25:  Felt fairly decent out, but still had to bust out the gun show for this one.  Shirtless:  that’s right boys 3 for 3 legs sans shirt.  Start time was about 4:00 am so I had to wear a dang reflective vest thing again.  The one I had really accentuated my nips though*.  3 roadkills.  This one wasn’t too bad.  Steep hill to finish and it was hard* but mainly b/c I was completely lacking sleep and my pipes were 100% rattled.  4’ish miles.  Legs are shot.  Pass it on to Powder and I’m out.  No mas.

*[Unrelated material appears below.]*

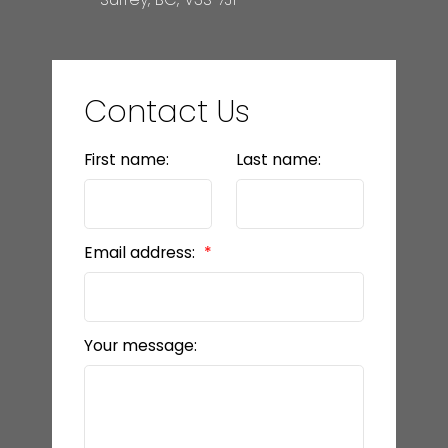
Contact Us
First name:
Last name:
Email address:
Your message:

Now I gets to chill and watch my boys tear off like bats outta hell on their legs.  It was a good show.  In no particular order, here are some superlatives:

  • best ass:  Jordache
  • most cow bell:  Publix
  • says “Dude” at every other word:  Steam Engine
  • looks most like he’s running with a hair-sweater on even though he’s shirtless:  Beaker
  • most human like performance by a Cyborg:  Herniator
  • most references to Logjammers: Billy Jean (logjammerforlife)
  • looks like he is in agonizing pain while running:  Phlegm
  • closest call to shitting pants without shitting pants:  Cousin Eddie
  • pants ended up looking like they got shat in anyway:  Cousin Eddie
  • handed out 6 of the coolest shirts ever to his 12 teammates…wait whut?:  Short Sale
  • Woke up Cousin Eddie the most:  Powder
  • most resembled a cooked lobster while running:  Suppository
  • Hated their nickname the most:  Dead Beat

Other random stuff:

  • it was hot.  Really really hot.
  • people have zero regard for trying to let your boy sleep at Exchange Zones
  • it took approximately 0.4 legs completed before there was absolute nakedness on our team
    • and it wasn’t even me
  • I was already 1/2 naked
  • Hey Jack! team has been renamed to:  Hey Jack Me Hoff
  • Phlegm saved a dude’s life.  This is no joke.  Incredibly scary stuff out there.
    • Always have a doctor on your team or in both vans if you can swing it.
  • I’ve never been more sore in my whole life than after BRR
  • this was my 3rd relay for the year.  I’m cashed out.  2019 is going to be a bit less relay heavy.  I think.  TBD.
  • Still kinda curious about that Gomr race
    • But not enough to try it.  Gots other plans in the works.
      • Sorry Head Gomr.  No sorry.
        • Dude mocked us on the twitters and expected us to cave to his terrible junk talking and sign up for his race.
          • I have a nice big ole Bag of D_____ for you buddy
  • Proud to know all of you crazy runners
  • There’s a pax out there that argues that we should use our spending papers and go on a golf trip instead of torture ourselves.  My reply:  we can play golf in diapers and use carts to get around.  Until then, I’m running in stupid races.
  • See you on the road

Out,
C ED

*TWSS

**Is Carterico really the best name you guys could come up with?  Sounds like a character from a movie about East LA.